Ikal is a student at Muhammadiyah Elementary, on the Indonesian island of Belitong, where graduating from sixth grade is considered a major achievement. His school is under constant threat of closure. In fact, Ikal and his friends - a group called The Rainbow Troops - face threats from every angle: pessimistic, corrupt government officials; greedy corporations hardly distinguishable from the colonialism they've replaced; deepening poverty and crumbling infrastructure; and their own faltering self-confidence. But in the form of two extraordinary teachers, they also have hope, and Ikal's education is an uplifting one, in and out of the classroom. You will cheer for Ikal and his friends as they defy the town's powerful tin miners. Meet his first love - a hand with half-moon fingernails that passes him the chalk his teacher sent him to buy. You will roar in support of Lintang, the class's barefoot maths genius, as he bests the rich company children in an academic challenge. First published in Indonesia, The Rainbow Troops went on to sell over 5 million copies. Now it is set to captivate listeners across the globe. This is classic storytelling: an engrossing depiction of a world not often encountered, bursting with charm and verve.
"This is a charming and uplifting book, full of exotic Indonesian words, references to Islamic prayer times and ethnic groups that peacefully coexist (Malays, Chinese immigrants, native Sawangs). It makes for a refreshing break from the middle-class navel-gazing of most Western fiction." (The Economist)

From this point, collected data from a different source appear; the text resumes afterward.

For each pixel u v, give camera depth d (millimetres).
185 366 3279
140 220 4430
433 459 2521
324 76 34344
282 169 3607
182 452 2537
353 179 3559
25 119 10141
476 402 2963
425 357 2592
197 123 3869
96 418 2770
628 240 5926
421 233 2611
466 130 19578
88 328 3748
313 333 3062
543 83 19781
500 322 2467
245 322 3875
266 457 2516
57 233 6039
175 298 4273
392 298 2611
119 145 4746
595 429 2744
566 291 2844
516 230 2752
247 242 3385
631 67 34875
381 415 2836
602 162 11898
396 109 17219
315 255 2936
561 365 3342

"The Rainbow Troops has become a cult novel in its own country and is the first Indonesian novel to find its way into the international general fiction market. It's a coming-of-age novel, a beautiful little love story, and a David and Goliath tale about courage, persistence, loyalty and dedication, and, most of all, the value and power of education. If it were not so gently told, this story would also be a savage critique of corporate greed and government corruption, but it's easy enough for the reader to see the grotesque gap between rich and poor without having it spelt out. A poetic evocation of a brutal life." (The Sydney Morning Herald)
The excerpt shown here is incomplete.